◆ REQUIRED WORK: Only an exact repetition of every entry counts as the answer.

SOURCE MATERIAL START

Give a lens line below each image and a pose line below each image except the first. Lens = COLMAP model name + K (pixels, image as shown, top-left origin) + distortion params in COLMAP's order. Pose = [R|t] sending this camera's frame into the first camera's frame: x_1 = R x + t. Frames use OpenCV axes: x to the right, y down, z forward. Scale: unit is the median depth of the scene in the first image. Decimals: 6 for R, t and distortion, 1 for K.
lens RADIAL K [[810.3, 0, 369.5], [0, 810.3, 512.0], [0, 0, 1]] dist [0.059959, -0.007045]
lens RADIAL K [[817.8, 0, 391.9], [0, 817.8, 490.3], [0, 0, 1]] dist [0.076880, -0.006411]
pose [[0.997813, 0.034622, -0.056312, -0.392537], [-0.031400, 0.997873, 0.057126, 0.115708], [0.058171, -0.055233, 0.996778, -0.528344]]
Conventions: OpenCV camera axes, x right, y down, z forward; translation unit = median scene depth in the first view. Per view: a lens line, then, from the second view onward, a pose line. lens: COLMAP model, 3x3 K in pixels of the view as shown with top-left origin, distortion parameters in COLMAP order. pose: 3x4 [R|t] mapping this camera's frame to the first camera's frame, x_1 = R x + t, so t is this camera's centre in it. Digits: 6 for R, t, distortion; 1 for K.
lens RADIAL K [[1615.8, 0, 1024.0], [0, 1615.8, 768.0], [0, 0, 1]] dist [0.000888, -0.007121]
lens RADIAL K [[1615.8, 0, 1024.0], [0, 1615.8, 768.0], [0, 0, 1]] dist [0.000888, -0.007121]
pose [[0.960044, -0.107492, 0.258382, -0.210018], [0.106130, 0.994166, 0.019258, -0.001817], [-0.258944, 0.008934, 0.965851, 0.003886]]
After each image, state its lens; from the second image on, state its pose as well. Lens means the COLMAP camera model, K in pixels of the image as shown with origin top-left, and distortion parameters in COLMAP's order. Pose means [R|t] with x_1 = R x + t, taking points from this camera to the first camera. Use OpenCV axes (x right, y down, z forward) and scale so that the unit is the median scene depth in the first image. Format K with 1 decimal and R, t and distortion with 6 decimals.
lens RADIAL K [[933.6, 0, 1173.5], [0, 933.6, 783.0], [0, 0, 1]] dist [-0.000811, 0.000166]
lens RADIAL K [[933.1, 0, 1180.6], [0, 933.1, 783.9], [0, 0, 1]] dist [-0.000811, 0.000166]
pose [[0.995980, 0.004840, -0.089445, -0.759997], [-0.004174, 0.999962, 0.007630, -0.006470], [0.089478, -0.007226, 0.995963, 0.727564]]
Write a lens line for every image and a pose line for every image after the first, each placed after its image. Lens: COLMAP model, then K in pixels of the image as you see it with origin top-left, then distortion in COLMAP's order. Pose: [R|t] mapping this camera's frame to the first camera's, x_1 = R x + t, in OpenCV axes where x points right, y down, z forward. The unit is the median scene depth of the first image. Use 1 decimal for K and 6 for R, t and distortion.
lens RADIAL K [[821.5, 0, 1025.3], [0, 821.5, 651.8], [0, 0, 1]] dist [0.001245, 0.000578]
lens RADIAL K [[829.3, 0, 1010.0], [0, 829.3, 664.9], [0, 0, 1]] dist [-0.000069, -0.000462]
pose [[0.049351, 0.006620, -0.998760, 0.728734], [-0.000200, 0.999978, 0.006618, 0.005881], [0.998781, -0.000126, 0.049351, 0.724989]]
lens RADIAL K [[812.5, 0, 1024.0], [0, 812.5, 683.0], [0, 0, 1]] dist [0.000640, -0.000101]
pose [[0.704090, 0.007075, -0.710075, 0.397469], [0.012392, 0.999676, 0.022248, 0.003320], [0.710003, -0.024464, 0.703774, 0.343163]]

SOURCE MATERIAL END

◆ EXERCISE ANSWER:
Give a lens line below each image and a pose line below each image except the first. Lens = COLMAP model name + K (pixels, image as shown, top-left origin) + distortion params in COLMAP's order. Pose = [R|t] sending this camera's frame into the first camera's frame: x_1 = R x + t. Frames use OpenCV axes: x to the right, y down, z forward. Scale: unit is the median depth of the scene in the first image. Decimals: 6 for R, t and distortion, 1 for K.
lens RADIAL K [[810.3, 0, 369.5], [0, 810.3, 512.0], [0, 0, 1]] dist [0.059959, -0.007045]
lens RADIAL K [[817.8, 0, 391.9], [0, 817.8, 490.3], [0, 0, 1]] dist [0.076880, -0.006411]
pose [[0.997813, 0.034622, -0.056312, -0.392537], [-0.031400, 0.997873, 0.057126, 0.115708], [0.058171, -0.055233, 0.996778, -0.528344]]
Conventions: OpenCV camera axes, x right, y down, z forward; translation unit = median scene depth in the first view. Per view: a lens line, then, from the second view onward, a pose line. lens: COLMAP model, 3x3 K in pixels of the view as shown with top-left origin, distortion parameters in COLMAP order. pose: 3x4 [R|t] mapping this camera's frame to the first camera's frame, x_1 = R x + t, so t is this camera's centre in it. Digits: 6 for R, t, distortion; 1 for K.
lens RADIAL K [[1615.8, 0, 1024.0], [0, 1615.8, 768.0], [0, 0, 1]] dist [0.000888, -0.007121]
lens RADIAL K [[1615.8, 0, 1024.0], [0, 1615.8, 768.0], [0, 0, 1]] dist [0.000888, -0.007121]
pose [[0.960044, -0.107492, 0.258382, -0.210018], [0.106130, 0.994166, 0.019258, -0.001817], [-0.258944, 0.008934, 0.965851, 0.003886]]
After each image, state its lens; from the second image on, state its pose as well. Lens means the COLMAP camera model, K in pixels of the image as shown with origin top-left, and distortion parameters in COLMAP's order. Pose means [R|t] with x_1 = R x + t, taking points from this camera to the first camera. Use OpenCV axes (x right, y down, z forward) and scale so that the unit is the median scene depth in the first image. Format K with 1 decimal and R, t and distortion with 6 decimals.
lens RADIAL K [[933.6, 0, 1173.5], [0, 933.6, 783.0], [0, 0, 1]] dist [-0.000811, 0.000166]
lens RADIAL K [[933.1, 0, 1180.6], [0, 933.1, 783.9], [0, 0, 1]] dist [-0.000811, 0.000166]
pose [[0.995980, 0.004840, -0.089445, -0.759997], [-0.004174, 0.999962, 0.007630, -0.006470], [0.089478, -0.007226, 0.995963, 0.727564]]
Write a lens line for every image and a pose line for every image after the first, each placed after its image. Lens: COLMAP model, then K in pixels of the image as you see it with origin top-left, then distortion in COLMAP's order. Pose: [R|t] mapping this camera's frame to the first camera's, x_1 = R x + t, in OpenCV axes where x points right, y down, z forward. The unit is the median scene depth of the first image. Use 1 decimal for K and 6 for R, t and distortion.
lens RADIAL K [[821.5, 0, 1025.3], [0, 821.5, 651.8], [0, 0, 1]] dist [0.001245, 0.000578]
lens RADIAL K [[829.3, 0, 1010.0], [0, 829.3, 664.9], [0, 0, 1]] dist [-0.000069, -0.000462]
pose [[0.049351, 0.006620, -0.998760, 0.728734], [-0.000200, 0.999978, 0.006618, 0.005881], [0.998781, -0.000126, 0.049351, 0.724989]]
lens RADIAL K [[812.5, 0, 1024.0], [0, 812.5, 683.0], [0, 0, 1]] dist [0.000640, -0.000101]
pose [[0.704090, 0.007075, -0.710075, 0.397469], [0.012392, 0.999676, 0.022248, 0.003320], [0.710003, -0.024464, 0.703774, 0.343163]]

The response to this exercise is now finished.